Lors d’une session virtuelle du Conseil de paix et de sécurité de l’Union africaine, dédiée à la discussion des interconnexions entre climat et paix, la délégation marocaine a souligné la nécessité d’intensifier la coopération entre les instances africaines concernées, dans le but d’élaborer une réponse collective capable de limiter les risques sécuritaires liés aux transformations climatiques.

Le Maroc a considéré que les déséquilibres climatiques touchent profondément les groupes les plus vulnérables, notamment les communautés qui dépendent de l’agriculture de subsistance et de la pêche traditionnelle comme principaux moyens de subsistance. Il a mis en garde contre la diminution des ressources naturelles et la rareté de l’eau, qui menacent la sécurité alimentaire et augmentent les risques de tensions sociales et de déplacements.

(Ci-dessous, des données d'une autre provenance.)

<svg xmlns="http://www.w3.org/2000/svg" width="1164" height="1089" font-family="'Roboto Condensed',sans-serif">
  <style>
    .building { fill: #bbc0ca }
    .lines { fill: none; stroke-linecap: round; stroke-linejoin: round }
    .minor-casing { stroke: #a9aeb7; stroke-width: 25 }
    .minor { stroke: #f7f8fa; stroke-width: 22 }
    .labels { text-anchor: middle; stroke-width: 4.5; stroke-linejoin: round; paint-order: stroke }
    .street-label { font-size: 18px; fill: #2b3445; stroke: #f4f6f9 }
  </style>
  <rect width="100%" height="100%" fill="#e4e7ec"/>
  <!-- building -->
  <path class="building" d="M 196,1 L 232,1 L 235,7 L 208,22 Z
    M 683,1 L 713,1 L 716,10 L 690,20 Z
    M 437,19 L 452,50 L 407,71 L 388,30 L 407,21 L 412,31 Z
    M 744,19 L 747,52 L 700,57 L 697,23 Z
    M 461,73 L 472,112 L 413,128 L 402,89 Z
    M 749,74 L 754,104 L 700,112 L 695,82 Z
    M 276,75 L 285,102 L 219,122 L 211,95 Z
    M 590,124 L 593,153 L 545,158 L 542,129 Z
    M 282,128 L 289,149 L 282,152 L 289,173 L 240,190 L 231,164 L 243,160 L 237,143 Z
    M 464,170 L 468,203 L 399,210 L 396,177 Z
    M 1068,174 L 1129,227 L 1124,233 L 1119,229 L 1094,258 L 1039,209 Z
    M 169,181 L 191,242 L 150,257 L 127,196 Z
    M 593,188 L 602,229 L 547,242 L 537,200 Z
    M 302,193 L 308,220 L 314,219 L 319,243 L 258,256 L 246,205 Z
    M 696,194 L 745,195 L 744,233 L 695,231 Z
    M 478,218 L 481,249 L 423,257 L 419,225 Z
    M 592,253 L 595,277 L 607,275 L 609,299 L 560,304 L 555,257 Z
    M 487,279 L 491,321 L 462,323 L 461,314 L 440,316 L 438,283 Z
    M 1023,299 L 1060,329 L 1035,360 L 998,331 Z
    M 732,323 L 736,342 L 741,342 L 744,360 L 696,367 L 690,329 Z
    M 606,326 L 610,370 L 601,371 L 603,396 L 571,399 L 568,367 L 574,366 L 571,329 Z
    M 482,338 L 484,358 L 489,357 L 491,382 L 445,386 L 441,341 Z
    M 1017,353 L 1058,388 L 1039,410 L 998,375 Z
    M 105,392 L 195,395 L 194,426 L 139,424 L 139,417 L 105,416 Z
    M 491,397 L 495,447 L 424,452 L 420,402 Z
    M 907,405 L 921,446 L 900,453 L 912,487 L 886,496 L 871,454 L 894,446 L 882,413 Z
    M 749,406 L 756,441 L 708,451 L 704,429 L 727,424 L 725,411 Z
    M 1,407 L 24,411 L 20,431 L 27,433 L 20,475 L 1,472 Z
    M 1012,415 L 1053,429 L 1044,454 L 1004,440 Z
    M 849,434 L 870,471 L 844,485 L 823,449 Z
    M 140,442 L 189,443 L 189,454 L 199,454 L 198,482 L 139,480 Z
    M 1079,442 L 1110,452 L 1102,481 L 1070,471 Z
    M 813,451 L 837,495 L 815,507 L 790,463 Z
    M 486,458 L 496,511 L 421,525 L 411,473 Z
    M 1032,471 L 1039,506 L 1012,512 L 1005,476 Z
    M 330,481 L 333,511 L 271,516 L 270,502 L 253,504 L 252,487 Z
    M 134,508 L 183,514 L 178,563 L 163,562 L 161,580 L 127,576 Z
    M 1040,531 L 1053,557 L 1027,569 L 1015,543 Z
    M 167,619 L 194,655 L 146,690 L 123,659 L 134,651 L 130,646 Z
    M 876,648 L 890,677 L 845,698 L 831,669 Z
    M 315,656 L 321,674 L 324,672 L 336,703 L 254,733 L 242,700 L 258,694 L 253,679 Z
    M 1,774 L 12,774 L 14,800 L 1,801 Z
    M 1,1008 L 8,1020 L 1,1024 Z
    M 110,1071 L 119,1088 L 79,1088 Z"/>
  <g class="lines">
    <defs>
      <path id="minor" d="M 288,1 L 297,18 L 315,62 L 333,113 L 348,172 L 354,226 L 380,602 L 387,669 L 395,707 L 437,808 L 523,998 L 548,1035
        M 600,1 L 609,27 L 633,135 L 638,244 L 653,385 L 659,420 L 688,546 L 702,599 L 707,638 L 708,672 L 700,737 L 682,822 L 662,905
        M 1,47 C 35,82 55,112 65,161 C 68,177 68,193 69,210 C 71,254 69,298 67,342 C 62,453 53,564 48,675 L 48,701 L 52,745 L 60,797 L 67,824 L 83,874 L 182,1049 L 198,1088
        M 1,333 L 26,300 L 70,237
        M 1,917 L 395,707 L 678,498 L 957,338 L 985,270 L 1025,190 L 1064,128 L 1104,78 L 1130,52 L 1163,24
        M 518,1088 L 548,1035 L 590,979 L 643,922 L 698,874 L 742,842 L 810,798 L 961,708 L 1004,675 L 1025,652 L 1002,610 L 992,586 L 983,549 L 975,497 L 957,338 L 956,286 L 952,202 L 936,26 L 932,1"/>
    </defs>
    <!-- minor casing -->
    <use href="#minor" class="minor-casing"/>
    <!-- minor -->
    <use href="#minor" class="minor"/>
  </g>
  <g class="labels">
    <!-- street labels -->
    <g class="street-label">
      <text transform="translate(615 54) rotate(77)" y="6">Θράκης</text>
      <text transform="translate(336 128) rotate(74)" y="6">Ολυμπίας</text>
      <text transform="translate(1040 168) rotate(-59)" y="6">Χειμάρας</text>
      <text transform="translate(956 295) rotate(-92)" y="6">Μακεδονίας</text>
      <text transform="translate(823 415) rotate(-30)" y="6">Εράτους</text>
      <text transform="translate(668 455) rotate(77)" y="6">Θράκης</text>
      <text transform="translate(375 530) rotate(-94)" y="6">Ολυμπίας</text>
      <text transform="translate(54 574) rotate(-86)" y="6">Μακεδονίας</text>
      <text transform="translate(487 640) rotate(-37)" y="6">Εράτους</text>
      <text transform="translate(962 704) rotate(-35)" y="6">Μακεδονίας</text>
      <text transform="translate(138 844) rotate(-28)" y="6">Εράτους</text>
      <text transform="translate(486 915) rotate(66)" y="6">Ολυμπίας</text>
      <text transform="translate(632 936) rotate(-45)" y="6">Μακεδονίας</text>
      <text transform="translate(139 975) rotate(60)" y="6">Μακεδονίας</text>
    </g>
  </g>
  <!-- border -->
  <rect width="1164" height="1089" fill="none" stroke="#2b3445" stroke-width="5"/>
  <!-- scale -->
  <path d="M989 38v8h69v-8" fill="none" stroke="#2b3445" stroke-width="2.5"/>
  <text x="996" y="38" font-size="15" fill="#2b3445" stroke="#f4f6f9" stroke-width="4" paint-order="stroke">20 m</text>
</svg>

En mémoire de son parcours dans ce domaine, la délégation a rappelé l’organisation par le royaume de son premier sommet africain sur l’action climatique en marge de la Conférence des parties à la Convention des Nations unies sur les changements climatiques (COP 22), ainsi que le lancement d’initiatives structurelles visant à renforcer la capacité des États africains à s’adapter aux impacts des changements climatiques.

Le Maroc a également appelé à fournir un soutien adéquat aux États insulaires africains, afin de leur permettre de mettre en œuvre leurs plans climatiques et d’assurer la durabilité de leurs systèmes alimentaires, face à leur vulnérabilité particulière face à la montée des eaux et aux phénomènes climatiques extrêmes.

La délégation marocaine a affirmé que la situation exigeait un passage du diagnostic à l’action, par le biais du renforcement des échanges d’expertises et du transfert de technologies, ainsi que de l’établissement de systèmes d’alerte précoce et de mécanismes de prévention et de réduction des risques de catastrophes, tout en recherchant des modalités de financement innovantes pour soutenir l’action climatique.

Elle a conclu en insistant sur le fait que l’intégration de la gouvernance climatique au cœur des politiques africaines communes constitue un levier essentiel pour établir une approche préventive cohérente, capable de protéger la sécurité et la stabilité d’un continent confronté à des défis complexes qui vont au-delà du climat seul.